→ Passage shown:
Just when we thought we had a handle on Bluetooth and Apple Carplay, along comes a bunch of new automotive technologies to keep us on the backfoot.
Trying to predict what the car of the future will look like has been a rich vein of speculation for pundits over the decades.
From rocket propulsion to flying cars, automotive crystal ball gazers have been seeking to predict the future on four wheels since soon after Karl Benz’s Patent Motorwagen debuted.
Most have got it wildly wrong, of course, because while the automotive industry has been characterised by many remarkable innovations over its 130-plus-year journey, for the most part the fundamentals of an internal combustion engine powering a carriage made of steel and glass has remained.
Now, with the convergence of electric powertrains and remarkable leaps in computing power, data generation and storage, the car as we know it is set to undergo some of the most fundamental changes in its history.
In a February 2019 white paper titled Mobility’s Second Great Inflection Point, renowned US consulting firm McKinsey & Co. stated just as “radically new dynamics in the early 20th century transformed cars and, in turn, the world … the next great inflection point is upon us, auguring changes no less profound.”
To better understand what that might look like, we met with Mercedes-Benz Australia’s Senior Manager of Product Marketing, Strategy and CASE implementation, Andre Dutkowski.
Mr Dutkowski readily admits his crystal ball is no better calibrated than anyone else’s but he does have the benefit of working for one of the world’s leading luxury car makers, which has mapped out its vision for the future in a strategy document titled Ambition 2039.
The document describes four megatrends which Mercedes-Benz sees as shaping the future and these are reflected in the CASE acronym in Mr Dutkowski’s title, which stands for Connected, Autonomous, Shared Services and Electric.
Megatrends are sustained macro-economic forces happening at a global scale and it’s the convergence of electric vehicle powertrains and autonomous driving technology that will change the car as we know it in unprecedented ways, Mr Dutkowski said.

→ Input data:
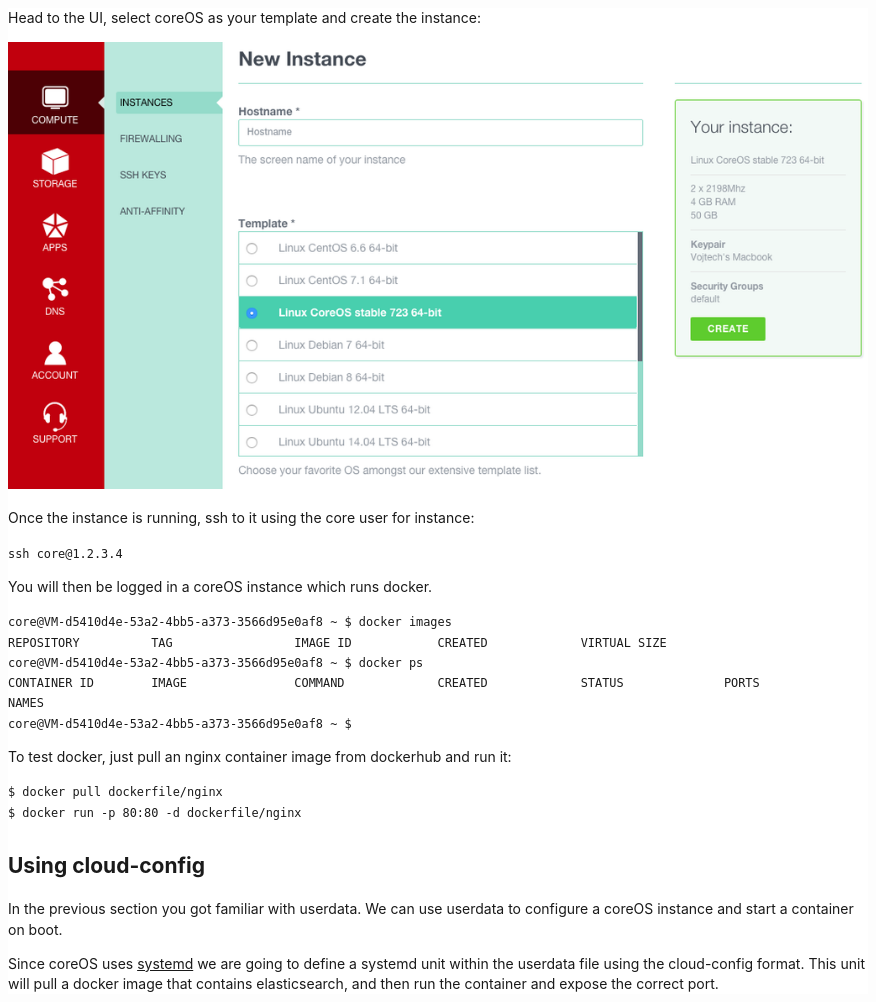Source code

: Head to the UI, select coreOS as your template and create the instance:

![coreOS template](./images/coreos.png)

Once the instance is running, ssh to it using the core user for instance:

    ssh core@1.2.3.4

You will then be logged in a coreOS instance which runs docker.

    core@VM-d5410d4e-53a2-4bb5-a373-3566d95e0af8 ~ $ docker images
    REPOSITORY          TAG                 IMAGE ID            CREATED             VIRTUAL SIZE
    core@VM-d5410d4e-53a2-4bb5-a373-3566d95e0af8 ~ $ docker ps
    CONTAINER ID        IMAGE               COMMAND             CREATED             STATUS              PORTS               NAMES
    core@VM-d5410d4e-53a2-4bb5-a373-3566d95e0af8 ~ $

To test docker, just pull an nginx container image from dockerhub and run it:

    $ docker pull dockerfile/nginx
    $ docker run -p 80:80 -d dockerfile/nginx

Using cloud-config
------------------

In the previous section you got familiar with userdata. We can use userdata to configure a coreOS instance and start a container on boot.

Since coreOS uses [systemd]() we are going to define a systemd unit within the userdata file using the cloud-config format.
This unit will pull a docker image that contains elasticsearch, and then run the container and expose the correct port.
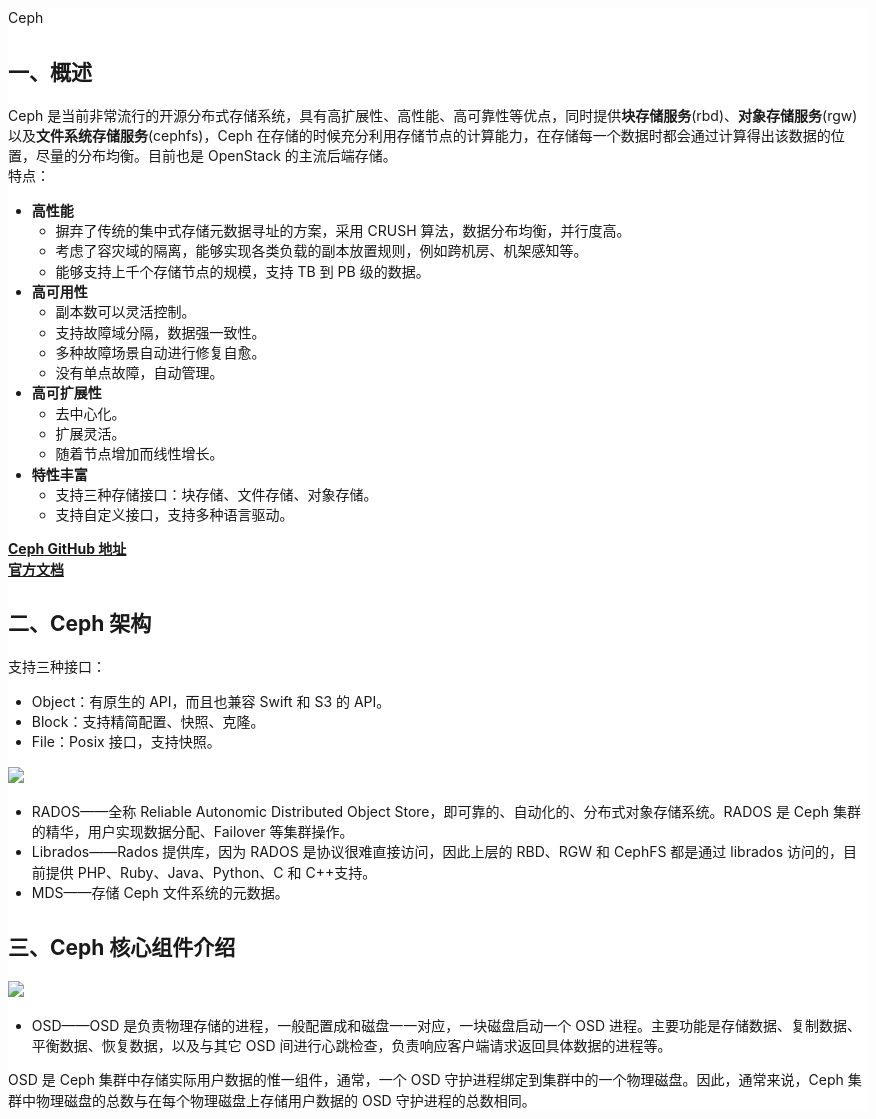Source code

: Ceph
<a name="Bdoz1"></a>
## 一、概述
Ceph 是当前非常流行的开源分布式存储系统，具有高扩展性、高性能、高可靠性等优点，同时提供**块存储服务**(rbd)、**对象存储服务**(rgw)以及**文件系统存储服务**(cephfs)，Ceph 在存储的时候充分利用存储节点的计算能力，在存储每一个数据时都会通过计算得出该数据的位置，尽量的分布均衡。目前也是 OpenStack 的主流后端存储。<br />特点：

- **高性能**
   - 摒弃了传统的集中式存储元数据寻址的方案，采用 CRUSH 算法，数据分布均衡，并行度高。
   - 考虑了容灾域的隔离，能够实现各类负载的副本放置规则，例如跨机房、机架感知等。
   - 能够支持上千个存储节点的规模，支持 TB 到 PB 级的数据。
- **高可用性**
   - 副本数可以灵活控制。
   - 支持故障域分隔，数据强一致性。
   - 多种故障场景自动进行修复自愈。
   - 没有单点故障，自动管理。
- **高可扩展性**
   - 去中心化。
   - 扩展灵活。
   - 随着节点增加而线性增长。
- **特性丰富**
   - 支持三种存储接口：块存储、文件存储、对象存储。
   - 支持自定义接口，支持多种语言驱动。

[**Ceph GitHub 地址**](https://github.com/ceph/ceph)<br />[**官方文档**](https://docs.ceph.com/en/latest/start/intro/)
<a name="kg5aN"></a>
## 二、Ceph 架构
支持三种接口：

- Object：有原生的 API，而且也兼容 Swift 和 S3 的 API。
- Block：支持精简配置、快照、克隆。
- File：Posix 接口，支持快照。

![](https://cdn.nlark.com/yuque/0/2023/png/396745/1672878725348-1d7bfd85-59ac-41b7-bbc4-5972ce5cf62a.png#averageHue=%23f4f4f3&clientId=ucb9f7339-25ed-4&from=paste&id=u23bcf79e&originHeight=297&originWidth=700&originalType=url&ratio=1&rotation=0&showTitle=false&status=done&style=none&taskId=u56306cf8-9a6a-46ce-8d6f-903e898c2c0&title=)

- RADOS——全称 Reliable Autonomic Distributed Object Store，即可靠的、自动化的、分布式对象存储系统。RADOS 是 Ceph 集群的精华，用户实现数据分配、Failover 等集群操作。
- Librados——Rados 提供库，因为 RADOS 是协议很难直接访问，因此上层的 RBD、RGW 和 CephFS 都是通过 librados 访问的，目前提供 PHP、Ruby、Java、Python、C 和 C++支持。
- MDS——存储 Ceph 文件系统的元数据。
<a name="cnd1U"></a>
## 三、Ceph 核心组件介绍
![](https://cdn.nlark.com/yuque/0/2023/png/396745/1672878725272-5652131f-ac8e-4d37-b0e9-5ed602ff3747.png#averageHue=%23d1d3db&clientId=ucb9f7339-25ed-4&from=paste&id=ue8bb7fbf&originHeight=468&originWidth=772&originalType=url&ratio=1&rotation=0&showTitle=false&status=done&style=none&taskId=ud435d720-5913-4d0d-b731-04e2dafff97&title=)

- OSD——OSD 是负责物理存储的进程，一般配置成和磁盘一一对应，一块磁盘启动一个 OSD 进程。主要功能是存储数据、复制数据、平衡数据、恢复数据，以及与其它 OSD 间进行心跳检查，负责响应客户端请求返回具体数据的进程等。

OSD 是 Ceph 集群中存储实际用户数据的惟一组件，通常，一个 OSD 守护进程绑定到集群中的一个物理磁盘。因此，通常来说，Ceph 集群中物理磁盘的总数与在每个物理磁盘上存储用户数据的 OSD 守护进程的总数相同。

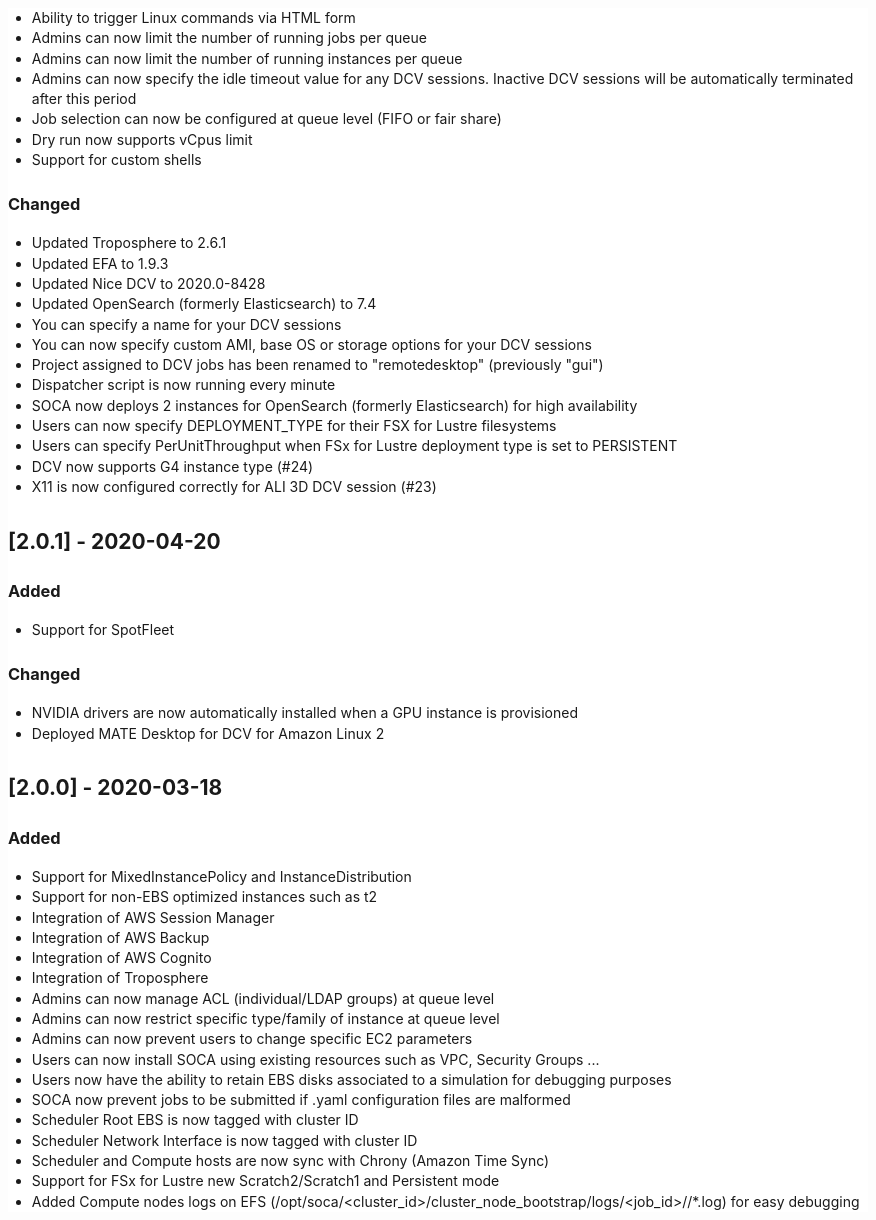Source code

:   - Ability to trigger Linux commands via HTML form
- Admins can now limit the number of running jobs per queue
- Admins can now limit the number of running instances per queue
- Admins can now specify the idle timeout value for any DCV sessions. Inactive DCV sessions will be automatically terminated after this period
- Job selection can now be configured at queue level (FIFO or fair share)
- Dry run now supports vCpus limit
- Support for custom shells

### Changed
- Updated Troposphere to 2.6.1
- Updated EFA to 1.9.3
- Updated Nice DCV to 2020.0-8428
- Updated OpenSearch (formerly Elasticsearch) to 7.4
- You can specify a name for your DCV sessions
- You can now specify custom AMI, base OS or storage options for your DCV sessions
- Project assigned to DCV jobs has been renamed to "remotedesktop" (previously "gui")
- Dispatcher script is now running every minute
- SOCA now deploys 2 instances for OpenSearch (formerly Elasticsearch) for high availability
- Users can now specify DEPLOYMENT_TYPE for their FSX for Lustre filesystems
- Users can specify PerUnitThroughput when FSx for Lustre deployment type is set to PERSISTENT
- DCV now supports G4 instance type (#24)
- X11 is now configured correctly for ALI 3D DCV session (#23)


## [2.0.1] - 2020-04-20
### Added
- Support for SpotFleet

### Changed
- NVIDIA drivers are now automatically installed when a GPU instance is provisioned
- Deployed MATE Desktop for DCV for Amazon Linux 2

## [2.0.0] - 2020-03-18
### Added

- Support for MixedInstancePolicy and InstanceDistribution
- Support for non-EBS optimized instances such as t2
- Integration of AWS Session Manager
- Integration of AWS Backup
- Integration of AWS Cognito
- Integration of Troposphere
- Admins can now manage ACL (individual/LDAP groups) at queue level
- Admins can now restrict specific type/family of instance at queue level
- Admins can now prevent users to change specific EC2 parameters
- Users can now install SOCA using existing resources such as VPC, Security Groups ...
- Users now have the ability to retain EBS disks associated to a simulation for debugging purposes
- SOCA now prevent jobs to be submitted if .yaml configuration files are malformed
- Scheduler Root EBS is now tagged with cluster ID
- Scheduler Network Interface is now tagged with cluster ID
- Scheduler and Compute hosts are now sync with Chrony (Amazon Time Sync)
- Support for FSx for Lustre new Scratch2/Scratch1 and Persistent mode
- Added Compute nodes logs on EFS (/opt/soca/<cluster_id>/cluster_node_bootstrap/logs/<job_id>/<host>/*.log) for easy debugging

→ Task instructions: Reproduce verbatim the portion of the passage on the future of the car that runs from "Most have got" up to and including "glass has remained.".

→ Answer space:
Most have got it wildly wrong, of course, because while the automotive industry has been characterised by many remarkable innovations over its 130-plus-year journey, for the most part the fundamentals of an internal combustion engine powering a carriage made of steel and glass has remained.